A Dalhousie student plans to file a human rights complaint against Aramark after a series of episodes where she claims she was discriminated against because she is transgender.
Jessica Dempsey has decided to speak out after several complaints about her treatment from the university’s food service staff have not been addressed, she says.
Her complaints stem from an initial incident this July when an Aramark employee at Sheriff Hall reportedly mocked her when she told him her name. She had frequently eaten at the residence’s dining area when she went by a typically male name.
“He says, ‘What’s your name?’ I said Jess. And then he said, ‘No, that’s not your name,’” Dempsey recalls.
She says the cafeteria worker then retreated into the kitchen, came back and refused to serve her food.
“He thinks it’s a joke and says, ‘Do you want some ham with that?” she says. “I didn’t know what to say.”
Dempsey’s grievance was sent to the school’s Human Rights, Equity and Harassment prevention office and Aramark’s front-line staff received sensitivity training on issues relating to gender identity and gender expression.
But Dempsey claims the harassment has continued.
Last week, on Oct. 24, a different Aramark employee called Dempsey by her former name and asked if her breasts were real, a remark that made Dempsey uncomfortable.
“People think it’s OK to ask transgender people these inappropriate comments and it’s not,” she says.
Back in September, Dempsey says a cafeteria worker also used her former name.
The third-year management student with an undergraduate sociology degree understands that people may forget that her name has changed, but says these errors should have ceased after the sensitivity training. She is registering a complaint to the human rights commission because she “ran out of options.”

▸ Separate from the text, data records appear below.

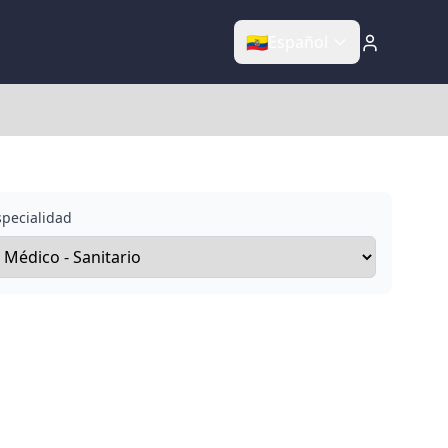
🇪🇨
Español
specialidad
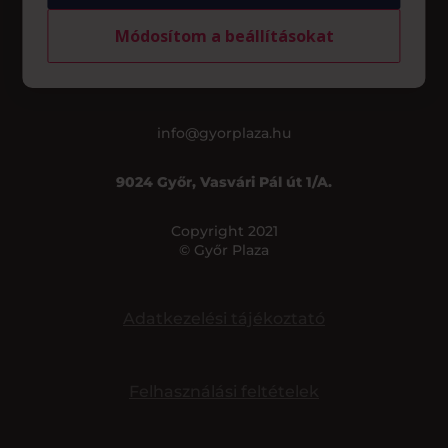
Általános nyitvatartás*
Módosítom a beállításokat
Hétfő – Szombat
09:00 – 20:00
Vasárnap
10:00 – 18:00
*Az üzletek nyitvatartása eltérő lehet.
info@gyorplaza.hu
9024 Győr, Vasvári Pál út 1/A.
Copyright 2021
© Győr Plaza
Adatkezelési tájékoztató
Felhasználási feltételek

“It’s not my responsibility to educate everybody anymore,” she says.
Dal’s food service director did not return the Gazette‘s requests for comment.
Lisa DeLong, the university’s human rights and equity advisor, would not speak about individual cases, but she heard from Aramark that Dempsey’s most recent allegation occurred outside of the workplace, involving a conversation the student had with a known acquaintance.
DeLong added that Dempsey has no outstanding complaint with her office, but says she’s happy to assist if there are any concerns.
Dempsey says these hurtful events have affected her personal life as well as academically.
On top of the undue stress the alleged discrimination has caused in addition to the challenges of transitioning, Dempsey says it has impacted her studies. She dropped out of two of her three fall classes due to financial constraints. She also had to leave her apartment earlier this month because rent became unaffordable. Dempsey now lives in a shelter because she has nowhere else to go.
“I’m facing homelessness, and that really hits home.”
She is ineligible for student loans because of her poor academic standing. She has appealed the decision twice but was rejected.
Dempsey publicly came out as transgender for the first time last spring during a Dalhousie Student Union (DSU) election debate while running for VP academic and external.
A few days before her announcement on March 13, Dempsey received a questionnaire from South House inquiring about trans issues. She felt she could not answer the questions truthfully without telling people about her transition.
“I came out and it’s probably one of the best things I’ve ever done,” she says.
She is believed to be the first trans person to run in a DSU election. Dempsey finished second place out of three nominees, receiving 21 per cent of the vote.
Dempsey admits it has been difficult to transition while studying.
She underwent a real-life experience starting in January 2012, where she lived full-time as her preferred gender before hormone treatment was prescribed.
But after the summer, Dempsey took the men’s clothing out of her closet again. For a moment, she had given up on her dream to live as female. It was too hard, too stressful.
“I said, that’s it, I’m just a guy,” she says. “I’ll do it down the road later when I’m able.”
Dempsey had a miserable semester as she battled with who she really is. In January, she made her choice, deciding it was time to begin hormone treatments.
The life-changing experience has not been easy, evidenced by the alleged harassment, failed classes and lost funding, but she does not regret her choice.
“This is the first time I’ve been happy in my whole life,” says Dempsey, her smile radiant.
“And I am facing different struggles, but I’m not tearing myself inside anymore. When I look in the mirror, I see the person I want to be.”